# EXERCISE DESCRIPTION
Retype the records in full, exactly as they stand.

# RECORDS SHOWN
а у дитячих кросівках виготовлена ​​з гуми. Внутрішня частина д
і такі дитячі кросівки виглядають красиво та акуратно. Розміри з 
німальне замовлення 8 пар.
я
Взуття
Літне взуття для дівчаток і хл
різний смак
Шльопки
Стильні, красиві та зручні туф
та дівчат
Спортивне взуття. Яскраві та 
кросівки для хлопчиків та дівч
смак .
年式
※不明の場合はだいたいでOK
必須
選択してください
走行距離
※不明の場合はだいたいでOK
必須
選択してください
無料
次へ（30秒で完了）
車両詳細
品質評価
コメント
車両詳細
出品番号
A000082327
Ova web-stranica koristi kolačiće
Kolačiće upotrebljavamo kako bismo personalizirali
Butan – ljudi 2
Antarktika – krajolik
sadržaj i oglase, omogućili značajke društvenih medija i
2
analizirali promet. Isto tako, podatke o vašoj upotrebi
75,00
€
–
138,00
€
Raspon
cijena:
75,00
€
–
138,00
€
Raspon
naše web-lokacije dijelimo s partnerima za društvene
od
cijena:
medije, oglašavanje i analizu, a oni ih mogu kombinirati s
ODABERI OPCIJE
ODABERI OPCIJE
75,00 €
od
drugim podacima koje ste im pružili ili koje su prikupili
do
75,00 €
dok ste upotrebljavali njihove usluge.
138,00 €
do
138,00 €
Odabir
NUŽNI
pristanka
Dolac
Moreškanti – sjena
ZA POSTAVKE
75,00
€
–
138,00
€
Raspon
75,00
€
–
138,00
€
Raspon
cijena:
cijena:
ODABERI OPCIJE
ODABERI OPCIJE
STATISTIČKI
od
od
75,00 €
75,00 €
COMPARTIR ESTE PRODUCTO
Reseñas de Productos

# SOLUTION TO THE EXERCISE
а у дитячих кросівках виготовлена ​​з гуми. Внутрішня частина д
і такі дитячі кросівки виглядають красиво та акуратно. Розміри з 
німальне замовлення 8 пар.
я
Взуття
Літне взуття для дівчаток і хл
різний смак
Шльопки
Стильні, красиві та зручні туф
та дівчат
Спортивне взуття. Яскраві та 
кросівки для хлопчиків та дівч
смак .
年式
※不明の場合はだいたいでOK
必須
選択してください
走行距離
※不明の場合はだいたいでOK
必須
選択してください
無料
次へ（30秒で完了）
車両詳細
品質評価
コメント
車両詳細
出品番号
A000082327
Ova web-stranica koristi kolačiće
Kolačiće upotrebljavamo kako bismo personalizirali
Butan – ljudi 2
Antarktika – krajolik
sadržaj i oglase, omogućili značajke društvenih medija i
2
analizirali promet. Isto tako, podatke o vašoj upotrebi
75,00
€
–
138,00
€
Raspon
cijena:
75,00
€
–
138,00
€
Raspon
naše web-lokacije dijelimo s partnerima za društvene
od
cijena:
medije, oglašavanje i analizu, a oni ih mogu kombinirati s
ODABERI OPCIJE
ODABERI OPCIJE
75,00 €
od
drugim podacima koje ste im pružili ili koje su prikupili
do
75,00 €
dok ste upotrebljavali njihove usluge.
138,00 €
do
138,00 €
Odabir
NUŽNI
pristanka
Dolac
Moreškanti – sjena
ZA POSTAVKE
75,00
€
–
138,00
€
Raspon
75,00
€
–
138,00
€
Raspon
cijena:
cijena:
ODABERI OPCIJE
ODABERI OPCIJE
STATISTIČKI
od
od
75,00 €
75,00 €
COMPARTIR ESTE PRODUCTO
Reseñas de Productos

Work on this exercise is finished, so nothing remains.